Pour aller vers le modèle digital, Le Monde a même augmenté de 30% les effectifs de la rédaction, une option « numérique » a contribué à l’inversion de la tendance baissière des ventes qu’enregistre la presse écrite dans son ensemble et ramène à ce quotidien emblématique de la presse française 300.000 abonnés sur internet.

Au Maroc, le rythme d’évolution, à défaut d’informations statistiques fiables, le rythme de transformation semble marqué par la lenteur. Les données de la Fondation du Roi Abdul Aziz Al-Saoud pour les études islamiques et les sciences humaines donnent les chiffres suivants : 112 revues numériques éditées au cours de l’année 2018-2019, dont 88 en langue arabe contre 24 pour le français, et 745 ebooks dont 439 en arabe et 255 en français.

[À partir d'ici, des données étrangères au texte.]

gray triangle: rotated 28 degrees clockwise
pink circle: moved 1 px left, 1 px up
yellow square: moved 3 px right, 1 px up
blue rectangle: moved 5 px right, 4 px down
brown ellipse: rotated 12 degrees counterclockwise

« La lecture numérique » reste dans le flou et aucun chiffre n’apparaît dans les informations éparses qui circulent, ici et là, sur l’édition et la lecture en général. Autant dire que l’avenir numérique appartient à ce secteur qui crie au sinistre mais ne semble pas pressé de faire sa mutation aussi bien en termes de production (support) que de distribution (vente numérique).